If modern liberal democracies are going to survive, they need to answer this threat. They need to go to war with social media and the tech oligarchs who oversee it. We cannot have a society governed by mass hallucination.
Liberals Need to Understand Their Enemy
To his credit, Joe Biden seems to be one of the first leaders to recognize what’s happening. To our misfortune, he seems to have figured out the problem far too late, at the nadir of his power. Most mainstream parties and politicians, even Biden’s fellow Democrats, still cannot see the source of the threat. They have made feeble efforts to reduce the corrosive incentives to spread misinformation online, or pressure existing platforms to monitor the spread of false, extremist ideas.
Nothing has illustrated this blindspot more profoundly than Musk’s takeover of Twitter. In 2022 Musk was already an outspoken proponent of right-wing politics, and Twitter held a unique role as a global online political hub. Still, Democrats barely blinked at the months-long process of negotiating the company’s sale. Even when Musk attempted to back out of his purchase, liberal leaders mostly gloated at the mess he’d gotten himself into, rather than attempt to prevent the takeover of a critical online institution. Biden administration officials openly downplayed the purchase as of minor importance.

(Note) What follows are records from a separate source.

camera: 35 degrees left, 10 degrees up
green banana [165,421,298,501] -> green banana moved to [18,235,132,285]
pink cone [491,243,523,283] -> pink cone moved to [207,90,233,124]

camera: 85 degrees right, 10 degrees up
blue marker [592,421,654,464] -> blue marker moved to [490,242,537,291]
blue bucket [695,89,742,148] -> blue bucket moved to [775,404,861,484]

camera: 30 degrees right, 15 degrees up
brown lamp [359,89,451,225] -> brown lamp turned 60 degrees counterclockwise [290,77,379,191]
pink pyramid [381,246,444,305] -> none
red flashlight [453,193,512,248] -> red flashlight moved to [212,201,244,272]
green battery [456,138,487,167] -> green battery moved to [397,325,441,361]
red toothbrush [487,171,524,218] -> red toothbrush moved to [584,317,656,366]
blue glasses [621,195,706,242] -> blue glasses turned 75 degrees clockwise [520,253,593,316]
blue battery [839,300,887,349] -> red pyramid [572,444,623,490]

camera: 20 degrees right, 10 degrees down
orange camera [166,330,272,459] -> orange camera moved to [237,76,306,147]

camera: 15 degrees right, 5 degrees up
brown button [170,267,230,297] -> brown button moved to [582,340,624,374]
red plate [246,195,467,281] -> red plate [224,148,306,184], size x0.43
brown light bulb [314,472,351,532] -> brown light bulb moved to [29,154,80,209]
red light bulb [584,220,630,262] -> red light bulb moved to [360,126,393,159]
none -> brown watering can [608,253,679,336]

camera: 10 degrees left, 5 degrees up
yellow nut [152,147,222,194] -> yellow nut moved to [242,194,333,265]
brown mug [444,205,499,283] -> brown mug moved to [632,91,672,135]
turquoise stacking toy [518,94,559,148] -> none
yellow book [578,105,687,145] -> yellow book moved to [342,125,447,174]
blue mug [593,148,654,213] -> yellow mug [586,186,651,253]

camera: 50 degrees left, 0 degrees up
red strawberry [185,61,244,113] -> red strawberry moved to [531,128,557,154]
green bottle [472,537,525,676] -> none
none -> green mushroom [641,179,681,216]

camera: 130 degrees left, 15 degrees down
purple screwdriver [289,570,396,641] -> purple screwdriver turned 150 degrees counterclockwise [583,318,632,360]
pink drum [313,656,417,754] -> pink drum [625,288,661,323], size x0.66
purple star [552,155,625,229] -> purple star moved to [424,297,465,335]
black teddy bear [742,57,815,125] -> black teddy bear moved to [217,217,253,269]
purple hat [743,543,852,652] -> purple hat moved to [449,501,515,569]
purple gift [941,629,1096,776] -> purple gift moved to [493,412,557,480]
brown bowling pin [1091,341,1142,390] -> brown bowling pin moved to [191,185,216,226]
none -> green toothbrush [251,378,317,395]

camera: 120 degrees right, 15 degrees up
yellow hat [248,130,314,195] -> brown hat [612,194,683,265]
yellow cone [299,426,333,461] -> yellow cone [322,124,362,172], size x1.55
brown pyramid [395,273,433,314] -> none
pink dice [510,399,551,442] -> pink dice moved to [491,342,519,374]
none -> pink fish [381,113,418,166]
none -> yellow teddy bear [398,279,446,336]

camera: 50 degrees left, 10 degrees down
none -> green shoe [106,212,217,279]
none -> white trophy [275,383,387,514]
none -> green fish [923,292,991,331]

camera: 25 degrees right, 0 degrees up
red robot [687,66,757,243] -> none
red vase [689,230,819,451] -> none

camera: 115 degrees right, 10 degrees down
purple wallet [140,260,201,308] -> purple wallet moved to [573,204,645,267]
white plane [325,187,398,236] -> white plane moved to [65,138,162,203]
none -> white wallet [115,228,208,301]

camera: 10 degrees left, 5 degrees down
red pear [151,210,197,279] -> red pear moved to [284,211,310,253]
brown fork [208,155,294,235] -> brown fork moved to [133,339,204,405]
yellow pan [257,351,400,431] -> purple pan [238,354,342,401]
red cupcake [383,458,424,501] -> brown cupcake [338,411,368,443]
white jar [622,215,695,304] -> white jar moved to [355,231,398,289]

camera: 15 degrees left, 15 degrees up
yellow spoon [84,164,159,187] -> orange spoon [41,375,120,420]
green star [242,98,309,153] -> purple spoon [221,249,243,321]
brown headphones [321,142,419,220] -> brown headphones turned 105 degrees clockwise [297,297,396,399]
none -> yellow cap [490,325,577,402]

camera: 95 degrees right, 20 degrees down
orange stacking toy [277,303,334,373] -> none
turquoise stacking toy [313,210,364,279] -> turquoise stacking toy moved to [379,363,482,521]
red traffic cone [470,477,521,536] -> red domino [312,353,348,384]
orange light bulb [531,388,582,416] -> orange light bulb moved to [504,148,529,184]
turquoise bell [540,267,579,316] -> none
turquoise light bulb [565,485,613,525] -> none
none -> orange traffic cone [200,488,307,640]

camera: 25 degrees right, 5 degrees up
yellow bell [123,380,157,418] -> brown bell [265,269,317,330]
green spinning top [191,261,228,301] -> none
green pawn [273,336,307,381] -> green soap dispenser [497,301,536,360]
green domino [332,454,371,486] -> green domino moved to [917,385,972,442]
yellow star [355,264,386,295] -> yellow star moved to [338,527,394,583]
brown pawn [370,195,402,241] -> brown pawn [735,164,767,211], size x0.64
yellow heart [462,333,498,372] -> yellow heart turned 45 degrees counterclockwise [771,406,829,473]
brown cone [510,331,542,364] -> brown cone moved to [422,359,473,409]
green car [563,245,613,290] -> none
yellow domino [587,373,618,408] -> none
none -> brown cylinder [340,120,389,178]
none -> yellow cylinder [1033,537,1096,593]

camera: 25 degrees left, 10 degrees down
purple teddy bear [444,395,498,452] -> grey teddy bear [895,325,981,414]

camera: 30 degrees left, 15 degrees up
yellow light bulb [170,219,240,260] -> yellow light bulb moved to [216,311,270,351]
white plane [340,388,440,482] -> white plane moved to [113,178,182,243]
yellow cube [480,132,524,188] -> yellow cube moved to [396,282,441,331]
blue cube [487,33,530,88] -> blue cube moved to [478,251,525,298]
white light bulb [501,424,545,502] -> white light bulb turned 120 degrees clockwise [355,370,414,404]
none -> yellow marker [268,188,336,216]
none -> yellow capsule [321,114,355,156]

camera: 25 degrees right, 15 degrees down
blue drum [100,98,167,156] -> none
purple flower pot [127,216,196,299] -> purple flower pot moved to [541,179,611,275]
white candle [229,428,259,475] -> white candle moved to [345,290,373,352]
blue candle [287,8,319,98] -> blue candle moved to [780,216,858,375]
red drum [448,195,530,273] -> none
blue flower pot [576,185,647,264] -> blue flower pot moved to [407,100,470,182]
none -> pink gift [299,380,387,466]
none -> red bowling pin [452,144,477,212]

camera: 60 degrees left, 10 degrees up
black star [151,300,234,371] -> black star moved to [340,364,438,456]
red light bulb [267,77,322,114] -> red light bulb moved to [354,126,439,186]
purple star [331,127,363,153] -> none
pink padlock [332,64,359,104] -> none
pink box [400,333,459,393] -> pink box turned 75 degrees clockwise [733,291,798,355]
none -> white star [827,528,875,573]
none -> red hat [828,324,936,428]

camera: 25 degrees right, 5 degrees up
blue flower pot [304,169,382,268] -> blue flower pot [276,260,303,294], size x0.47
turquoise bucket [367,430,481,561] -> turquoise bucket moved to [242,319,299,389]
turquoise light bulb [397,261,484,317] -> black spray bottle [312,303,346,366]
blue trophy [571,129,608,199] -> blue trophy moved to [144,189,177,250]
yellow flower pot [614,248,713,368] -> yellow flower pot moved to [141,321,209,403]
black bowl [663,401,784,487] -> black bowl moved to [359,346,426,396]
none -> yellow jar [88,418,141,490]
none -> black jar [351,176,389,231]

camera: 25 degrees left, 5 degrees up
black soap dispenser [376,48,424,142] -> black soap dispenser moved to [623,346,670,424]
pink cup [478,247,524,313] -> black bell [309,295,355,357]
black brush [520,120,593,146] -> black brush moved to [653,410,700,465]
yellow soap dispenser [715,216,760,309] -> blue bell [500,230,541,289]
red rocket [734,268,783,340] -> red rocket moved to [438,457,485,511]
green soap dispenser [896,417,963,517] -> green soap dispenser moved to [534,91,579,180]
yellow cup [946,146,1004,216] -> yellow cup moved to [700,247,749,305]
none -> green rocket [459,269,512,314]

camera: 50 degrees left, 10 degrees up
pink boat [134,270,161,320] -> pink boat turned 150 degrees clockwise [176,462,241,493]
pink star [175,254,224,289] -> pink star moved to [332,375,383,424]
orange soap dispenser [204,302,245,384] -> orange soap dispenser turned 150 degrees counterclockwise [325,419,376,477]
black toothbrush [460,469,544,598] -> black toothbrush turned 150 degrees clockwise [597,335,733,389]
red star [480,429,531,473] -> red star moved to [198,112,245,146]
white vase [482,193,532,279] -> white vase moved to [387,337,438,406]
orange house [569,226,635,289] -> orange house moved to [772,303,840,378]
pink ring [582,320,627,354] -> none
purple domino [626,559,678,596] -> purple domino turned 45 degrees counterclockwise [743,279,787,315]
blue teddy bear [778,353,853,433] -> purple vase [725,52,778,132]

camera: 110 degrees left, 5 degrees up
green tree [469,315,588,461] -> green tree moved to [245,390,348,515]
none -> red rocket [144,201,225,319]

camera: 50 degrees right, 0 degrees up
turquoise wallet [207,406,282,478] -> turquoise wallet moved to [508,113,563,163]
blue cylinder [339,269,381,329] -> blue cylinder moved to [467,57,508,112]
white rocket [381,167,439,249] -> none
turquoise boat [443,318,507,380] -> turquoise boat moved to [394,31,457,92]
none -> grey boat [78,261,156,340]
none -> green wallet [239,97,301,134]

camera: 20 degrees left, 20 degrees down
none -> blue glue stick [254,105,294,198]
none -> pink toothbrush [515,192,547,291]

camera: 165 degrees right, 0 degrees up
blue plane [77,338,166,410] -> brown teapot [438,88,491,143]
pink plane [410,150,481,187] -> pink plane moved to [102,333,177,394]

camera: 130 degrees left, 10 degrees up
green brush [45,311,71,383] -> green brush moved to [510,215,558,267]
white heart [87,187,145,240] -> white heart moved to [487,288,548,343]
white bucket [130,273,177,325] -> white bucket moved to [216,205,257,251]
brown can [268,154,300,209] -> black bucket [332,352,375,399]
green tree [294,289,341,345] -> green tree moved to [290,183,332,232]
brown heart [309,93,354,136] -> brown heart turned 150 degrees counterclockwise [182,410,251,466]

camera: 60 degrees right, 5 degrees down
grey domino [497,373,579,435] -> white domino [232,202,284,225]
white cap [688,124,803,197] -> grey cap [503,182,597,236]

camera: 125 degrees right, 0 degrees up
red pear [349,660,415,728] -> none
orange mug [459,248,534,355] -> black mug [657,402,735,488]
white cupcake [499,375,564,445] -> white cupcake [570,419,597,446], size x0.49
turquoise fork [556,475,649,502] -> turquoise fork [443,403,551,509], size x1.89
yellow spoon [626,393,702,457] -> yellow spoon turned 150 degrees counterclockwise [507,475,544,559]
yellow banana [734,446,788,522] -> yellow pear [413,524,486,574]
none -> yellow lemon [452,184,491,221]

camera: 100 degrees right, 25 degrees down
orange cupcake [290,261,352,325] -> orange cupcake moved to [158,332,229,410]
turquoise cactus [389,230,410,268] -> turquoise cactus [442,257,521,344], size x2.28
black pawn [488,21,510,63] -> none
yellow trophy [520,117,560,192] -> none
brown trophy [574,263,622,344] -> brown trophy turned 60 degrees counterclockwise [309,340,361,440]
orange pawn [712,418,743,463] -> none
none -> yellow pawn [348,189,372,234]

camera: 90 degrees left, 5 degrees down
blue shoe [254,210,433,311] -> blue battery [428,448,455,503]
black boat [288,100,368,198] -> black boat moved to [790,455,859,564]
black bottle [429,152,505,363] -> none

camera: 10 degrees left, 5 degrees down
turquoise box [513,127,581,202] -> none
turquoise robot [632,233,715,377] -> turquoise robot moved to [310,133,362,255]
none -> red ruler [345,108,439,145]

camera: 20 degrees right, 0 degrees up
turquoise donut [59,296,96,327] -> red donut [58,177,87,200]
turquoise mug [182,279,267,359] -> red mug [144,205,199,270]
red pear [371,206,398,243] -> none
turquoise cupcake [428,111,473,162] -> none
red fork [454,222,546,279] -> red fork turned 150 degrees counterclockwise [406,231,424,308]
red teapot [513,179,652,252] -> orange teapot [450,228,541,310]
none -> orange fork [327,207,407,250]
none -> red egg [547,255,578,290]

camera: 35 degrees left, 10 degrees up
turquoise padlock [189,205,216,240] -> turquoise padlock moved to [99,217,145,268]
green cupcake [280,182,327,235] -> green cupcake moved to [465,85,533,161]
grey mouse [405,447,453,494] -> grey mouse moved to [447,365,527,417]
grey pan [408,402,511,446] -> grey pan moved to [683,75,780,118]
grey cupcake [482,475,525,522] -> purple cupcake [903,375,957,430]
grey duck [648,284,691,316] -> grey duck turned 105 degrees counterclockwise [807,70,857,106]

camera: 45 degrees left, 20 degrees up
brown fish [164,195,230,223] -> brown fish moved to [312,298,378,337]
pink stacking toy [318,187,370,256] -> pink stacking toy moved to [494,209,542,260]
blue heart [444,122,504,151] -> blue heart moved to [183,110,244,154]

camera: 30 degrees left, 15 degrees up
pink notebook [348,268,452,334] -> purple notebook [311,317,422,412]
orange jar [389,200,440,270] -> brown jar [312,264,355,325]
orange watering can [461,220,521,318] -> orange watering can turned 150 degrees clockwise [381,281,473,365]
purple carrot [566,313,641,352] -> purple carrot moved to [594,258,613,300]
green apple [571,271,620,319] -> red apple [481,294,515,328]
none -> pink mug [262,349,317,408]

Fast forward two years, and Musk has fully weaponized the site to tremendous effect. He has reintroduced neo-Nazis and extremists to the public discourse, demonized liberals, and bludgeoned European allies by promoting their far-right fringe parties. It seems likely that Musk’s takeover helped reelect Donald Trump. Many Democrats who scoffed at the idea that Twitter could ever affect real life now seem cowed by the conspiracy theories and attacks that Musk has launched from his platform.
Yet, ironically, Musk himself illustrates that it is the power and pervasiveness of social platforms that constitute the fundamental danger. After seizing control of Twitter, Musk has seemed to spend more and more time on it, interacting with the groups that validated him most freely. Those were often members of the extreme right, including no shortage of neo-Nazis. During this time, Musk’s own politics have noticeably veered towards the furthest right-wing fringe. He may be the richest man in the world, but he is not immune to the basic psychological loop of reaffirmation and radicalization – the same loop that the internet has inflicted on tens of millions of ordinary men and women. Musk is, in some respects, just a normal MAGA dead-ender: someone who logged on to the internet with a familiar set of buried prejudices, and found himself transformed into a far-right radical, advocating for some of the worst ideas in history.
Anyone who claims to know where this is all headed is lying. Here’s what we can say for sure, though. No matter how malleable truth feels in the hallucination chamber of social media, the real world is still out there. In the modern information ecosystem, it’s easy to ignore the risks of foolish policy and catastrophically unfit leaders; nonetheless, those risks exist. Voters might be in thrall to online delusion, sending our political systems speeding towards a head-on collision with hard reality. But reality always gets the last word. We must figure out a way to sort fact from fiction in the public mind. Americans can go online and tell ourselves the cliff-edge isn’t real, but the internet won’t catch us when we walk over it.
Nail on the head, my man, and very well-put.
What do you suggest to do in response?
"They [Democrats] need to go to war with social media and the tech oligarchs who oversee it."
I'm not sure what this means. I'm not sure how even Khan's antitrust work would have challenged the problems you diagnose.